→ **Short task**: Will you print the data below line for line, keeping every line unchanged?

## BEGIN

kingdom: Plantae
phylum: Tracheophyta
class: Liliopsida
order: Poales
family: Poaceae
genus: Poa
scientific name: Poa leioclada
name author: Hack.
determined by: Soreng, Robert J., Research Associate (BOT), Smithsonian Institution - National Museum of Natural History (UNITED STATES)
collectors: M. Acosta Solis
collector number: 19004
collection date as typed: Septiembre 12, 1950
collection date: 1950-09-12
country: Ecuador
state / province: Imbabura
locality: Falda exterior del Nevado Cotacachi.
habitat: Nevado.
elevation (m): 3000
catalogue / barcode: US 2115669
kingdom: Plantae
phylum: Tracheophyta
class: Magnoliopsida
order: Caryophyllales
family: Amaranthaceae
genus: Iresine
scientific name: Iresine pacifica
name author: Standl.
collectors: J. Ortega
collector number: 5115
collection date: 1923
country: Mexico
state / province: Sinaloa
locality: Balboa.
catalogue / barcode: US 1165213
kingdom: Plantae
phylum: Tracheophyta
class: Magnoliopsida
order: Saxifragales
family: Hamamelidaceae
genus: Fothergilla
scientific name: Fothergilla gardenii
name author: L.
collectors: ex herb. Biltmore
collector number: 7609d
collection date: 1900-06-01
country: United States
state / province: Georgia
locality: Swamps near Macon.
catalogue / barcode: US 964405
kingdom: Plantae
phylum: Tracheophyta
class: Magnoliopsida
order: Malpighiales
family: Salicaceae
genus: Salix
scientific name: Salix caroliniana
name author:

## END

→ **Solution for this task**:
kingdom: Plantae
phylum: Tracheophyta
class: Liliopsida
order: Poales
family: Poaceae
genus: Poa
scientific name: Poa leioclada
name author: Hack.
determined by: Soreng, Robert J., Research Associate (BOT), Smithsonian Institution - National Museum of Natural History (UNITED STATES)
collectors: M. Acosta Solis
collector number: 19004
collection date as typed: Septiembre 12, 1950
collection date: 1950-09-12
country: Ecuador
state / province: Imbabura
locality: Falda exterior del Nevado Cotacachi.
habitat: Nevado.
elevation (m): 3000
catalogue / barcode: US 2115669
kingdom: Plantae
phylum: Tracheophyta
class: Magnoliopsida
order: Caryophyllales
family: Amaranthaceae
genus: Iresine
scientific name: Iresine pacifica
name author: Standl.
collectors: J. Ortega
collector number: 5115
collection date: 1923
country: Mexico
state / province: Sinaloa
locality: Balboa.
catalogue / barcode: US 1165213
kingdom: Plantae
phylum: Tracheophyta
class: Magnoliopsida
order: Saxifragales
family: Hamamelidaceae
genus: Fothergilla
scientific name: Fothergilla gardenii
name author: L.
collectors: ex herb. Biltmore
collector number: 7609d
collection date: 1900-06-01
country: United States
state / province: Georgia
locality: Swamps near Macon.
catalogue / barcode: US 964405
kingdom: Plantae
phylum: Tracheophyta
class: Magnoliopsida
order: Malpighiales
family: Salicaceae
genus: Salix
scientific name: Salix caroliniana
name author:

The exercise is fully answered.